# Puddle Photo



## TJ_Photographer (May 29, 2016)

So I also tried another thing where I just used the puddle reflection and the person's shoes. How did this turn out 








Sent From Galaxy S4 using Tapatalk


----------



## crzyfotopeeple (May 29, 2016)

Just a quick edit


----------



## Peeb (May 29, 2016)

1st one misses.

2nd one if fun.


----------



## TJ_Photographer (May 29, 2016)

Peeb said:


> 1st one misses.
> 
> 2nd one if fun.


What do you mean by 1st one misses?

Sent From Galaxy S4 using Tapatalk


----------



## Peeb (May 29, 2016)

Just wasn't feeling it. 

The alignment and perspective the second one just seems a lot better to me.  I like that one right well


----------



## TJ_Photographer (May 29, 2016)

Peeb said:


> Just wasn't feeling it.
> 
> The alignment and perspective the second one just seems a lot better to me.  I like that one right well


Well it also depends if you get the meaning behind the photo. I feel that it seems at of the girl is only a figment of what she omce was. It's as if she's no longer there. Whixh is why there are o my her shoes left.

Sent From Galaxy S4 using Tapatalk


----------



## snowbear (May 29, 2016)

I think the second one is better.

If you have to explain it, it's probably a miss.


----------



## TJ_Photographer (May 29, 2016)

snowbear said:


> I think the second one is better.
> 
> If you have to explain it, it's probably a miss.

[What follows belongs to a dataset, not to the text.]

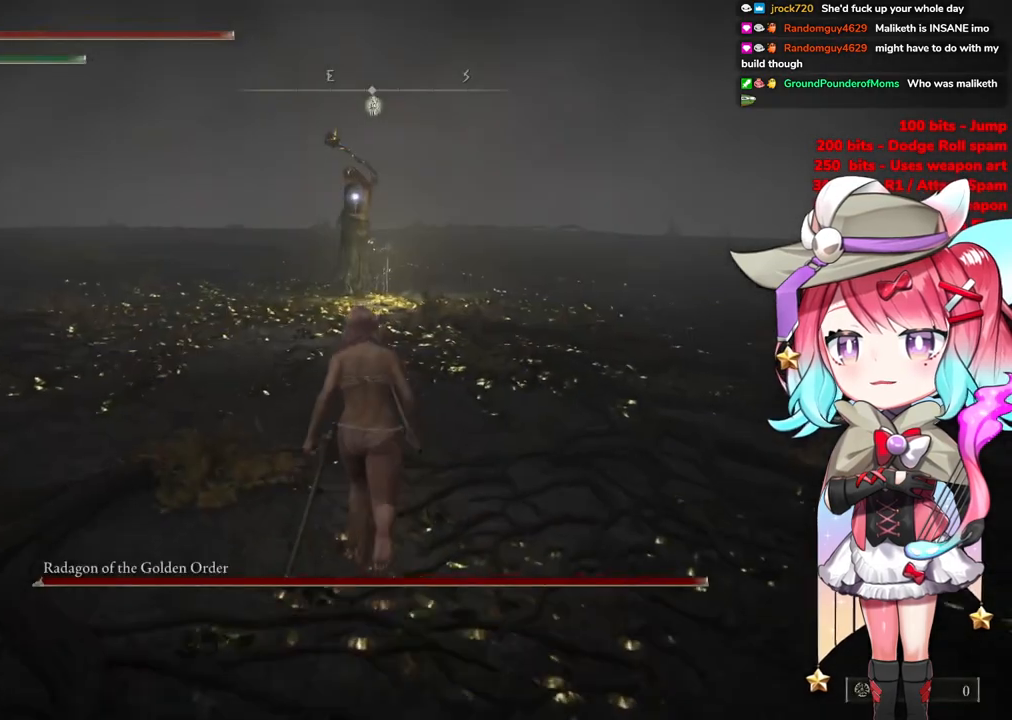
{"buttons": ["CIRCLE"], "left_stick": "up", "right_stick": "center", "events": []}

Okay, that maybe, this is my first time trying that. But this style of photography is meant to be portrayed in the way I did.

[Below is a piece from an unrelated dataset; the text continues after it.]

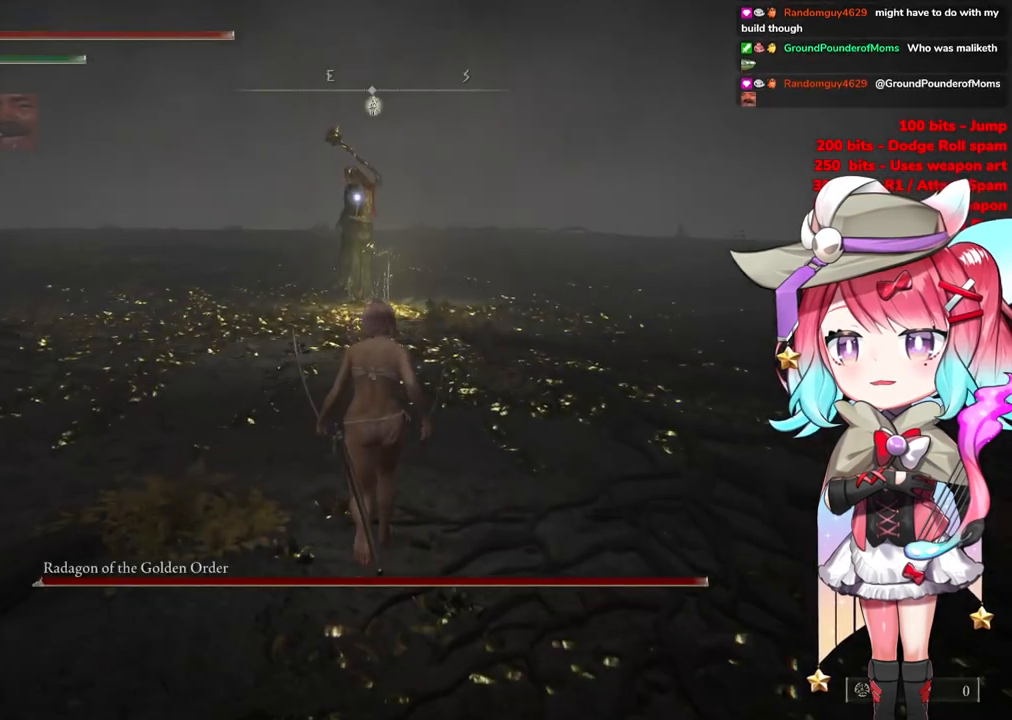
{"buttons": ["CIRCLE"], "left_stick": "up", "right_stick": "center", "events": []}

Sent From Galaxy S4 using Tapatalk


----------



## Designer (May 29, 2016)

TJ_Photographer said:


> Peeb said:
> 
> 
> > 1st one misses.
> ...


Peep mistakenly thought the second one was also your shot, i.e.; the second shot after the first one.

For me, I like the idea, but I wish the tree and lights were not in the frame.  And the model was oriented other way around.


----------



## TJ_Photographer (May 29, 2016)

Designer said:


> TJ_Photographer said:
> 
> 
> > Peeb said:
> ...


Yeah, this was a fun test shot 

Sent From Galaxy S4 using Tapatalk


----------



## TJ_Photographer (May 29, 2016)

Designer said:


> TJ_Photographer said:
> 
> 
> > Peeb said:
> ...


I have more ideas for a fun shot, this was my first try to see if I can make it work

Sent From Galaxy S4 using Tapatalk


----------



## crzyfotopeeple (May 29, 2016)

The second shot was my edit not the op. Not trying to change the dynamics of the original it was just a spur of the moment fun edit.


----------



## TJ_Photographer (May 29, 2016)

crzyfotopeeple said:


> The second shot was my edit not the op. Not trying to change the dynamics of the original it was just a spur of the moment fun edit.


Lol, that's what I thought [emoji23] 

Sent From Galaxy S4 using Tapatalk


----------



## jcdeboever (May 29, 2016)

I like the concept but maybe some post work to make it look less obvious. 

Sent from my XT1254 using Tapatalk


----------